Directions for this task
Exact copy, no pictures: output all the records that follow.

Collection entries

=== Begin Enclosure ===

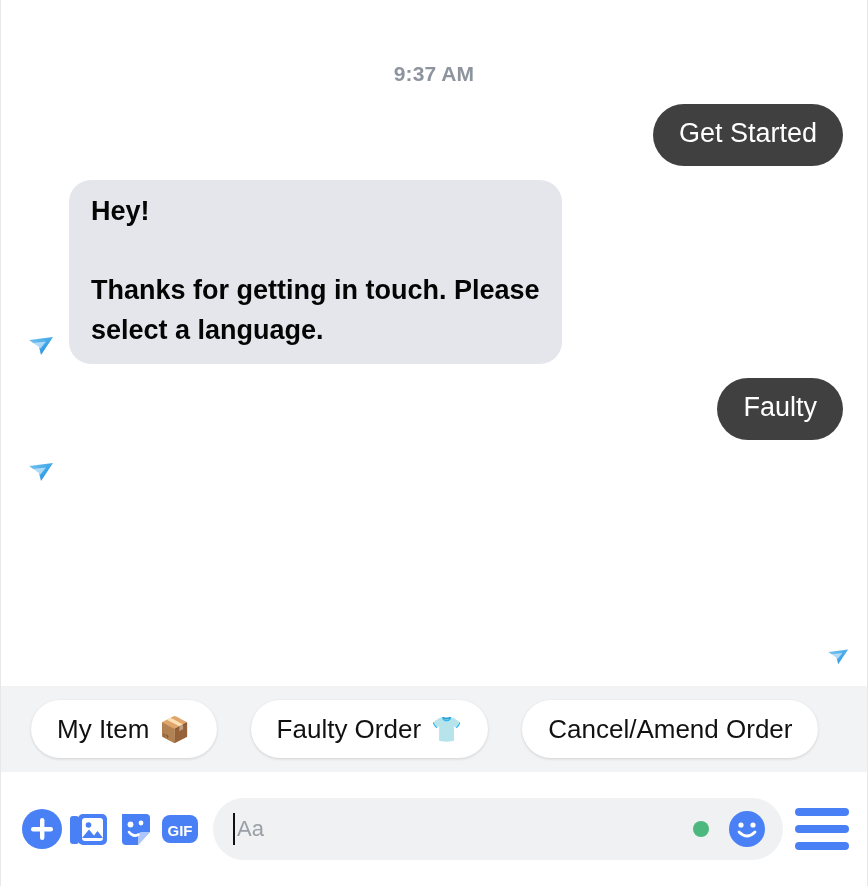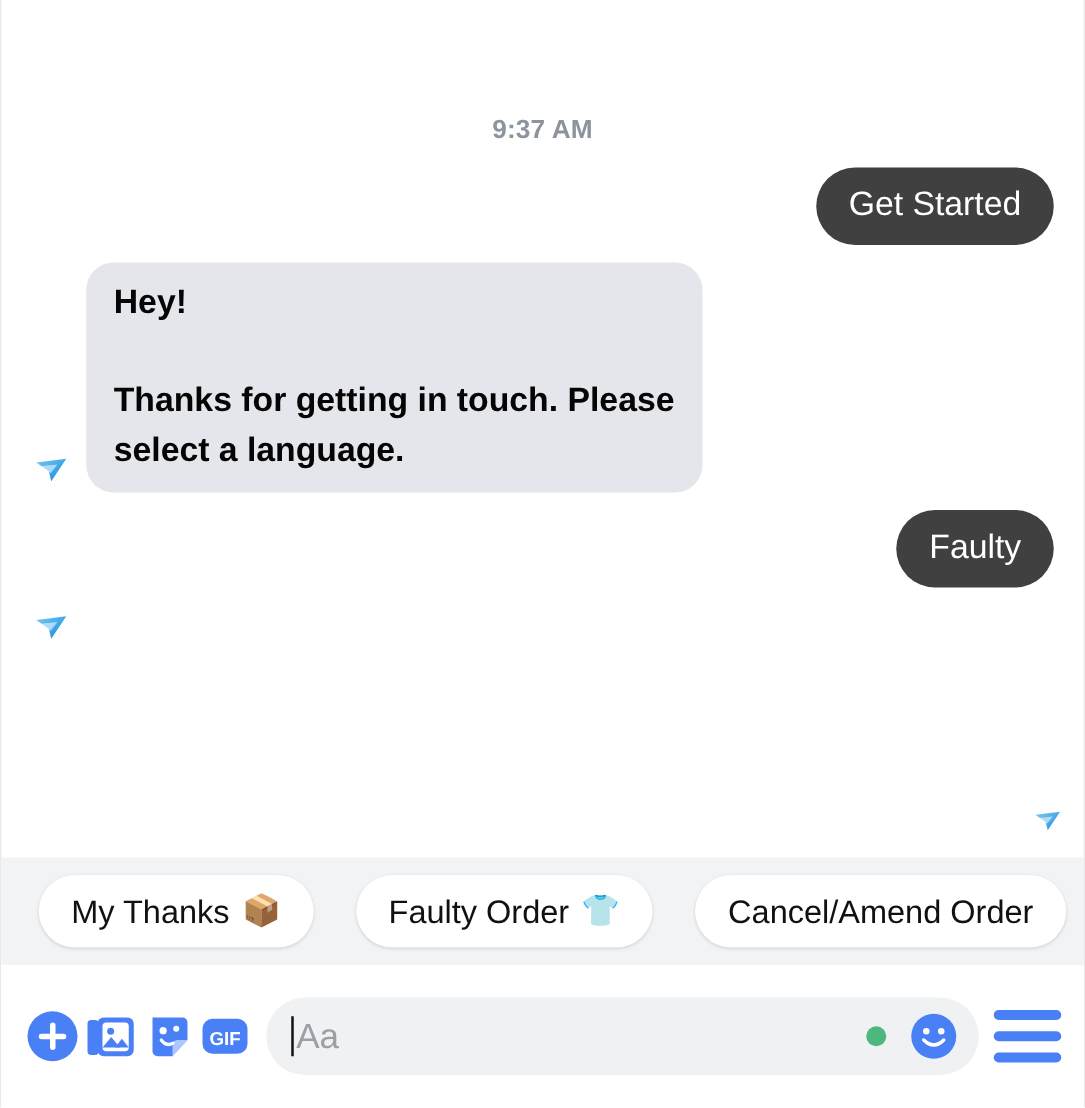--- a/index.html
+++ b/index.html
@@ -31,21 +31,21 @@
     overflow: hidden;
     padding: 0 24px;
   }
 
   .timestamp {
     text-align: center;
     color: #8d949e;
     font-size: 21px;
     font-weight: 700;
     letter-spacing: 0.1px;
-    margin-top: 92px;
+    margin-top: 62px;
     margin-bottom: 18px;
   }
 
   .row {
     display: flex;
     align-items: flex-end;
     margin-bottom: 14px;
   }
   .row.out { justify-content: flex-end; }
   .row.in  { justify-content: flex-start; }
@@ -158,21 +158,21 @@
   }
   .caret {
     width: 2px;
     height: 32px;
     background: #111;
     flex: 0 0 2px;
   }
   .placeholder {
     flex: 1 1 auto;
     color: #9aa0a6;
-    font-size: 28px;
+    font-size: 22px;
     padding-left: 2px;
     overflow: hidden;
     white-space: nowrap;
   }
   .green-dot {
     width: 16px;
     height: 16px;
     border-radius: 50%;
     background: #4cb87d;
     flex: 0 0 16px;
@@ -251,21 +251,21 @@
         <path d="M4 12 L28 9 L16 27 L14 19 Z" fill="url(#g1)"></path>
         <path d="M7 15 L21 13.5 L15.5 20.5 Z" fill="#ffffff" opacity="0.55"></path>
       </svg>
     </div>
 
   </div>
 
   <div class="quick-replies">
 
     <button class="chip">
-      <span>My Thanks</span>
+      <span>My Item</span>
       <span class="emoji">📦</span>
     </button>
 
     <button class="chip">
       <span>Faulty Order</span>
       <span class="emoji">👕</span>
     </button>
 
     <button class="chip">
       <span>Cancel/Amend Order</span>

=== End Enclosure ===

Answer to this problem
--- a/index.html
+++ b/index.html
@@ -31,21 +31,21 @@
     overflow: hidden;
     padding: 0 24px;
   }
 
   .timestamp {
     text-align: center;
     color: #8d949e;
     font-size: 21px;
     font-weight: 700;
     letter-spacing: 0.1px;
-    margin-top: 92px;
+    margin-top: 62px;
     margin-bottom: 18px;
   }
 
   .row {
     display: flex;
     align-items: flex-end;
     margin-bottom: 14px;
   }
   .row.out { justify-content: flex-end; }
   .row.in  { justify-content: flex-start; }
@@ -158,21 +158,21 @@
   }
   .caret {
     width: 2px;
     height: 32px;
     background: #111;
     flex: 0 0 2px;
   }
   .placeholder {
     flex: 1 1 auto;
     color: #9aa0a6;
-    font-size: 28px;
+    font-size: 22px;
     padding-left: 2px;
     overflow: hidden;
     white-space: nowrap;
   }
   .green-dot {
     width: 16px;
     height: 16px;
     border-radius: 50%;
     background: #4cb87d;
     flex: 0 0 16px;
@@ -251,21 +251,21 @@
         <path d="M4 12 L28 9 L16 27 L14 19 Z" fill="url(#g1)"></path>
         <path d="M7 15 L21 13.5 L15.5 20.5 Z" fill="#ffffff" opacity="0.55"></path>
       </svg>
     </div>
 
   </div>
 
   <div class="quick-replies">
 
     <button class="chip">
-      <span>My Thanks</span>
+      <span>My Item</span>
       <span class="emoji">📦</span>
     </button>
 
     <button class="chip">
       <span>Faulty Order</span>
       <span class="emoji">👕</span>
     </button>
 
     <button class="chip">
       <span>Cancel/Amend Order</span>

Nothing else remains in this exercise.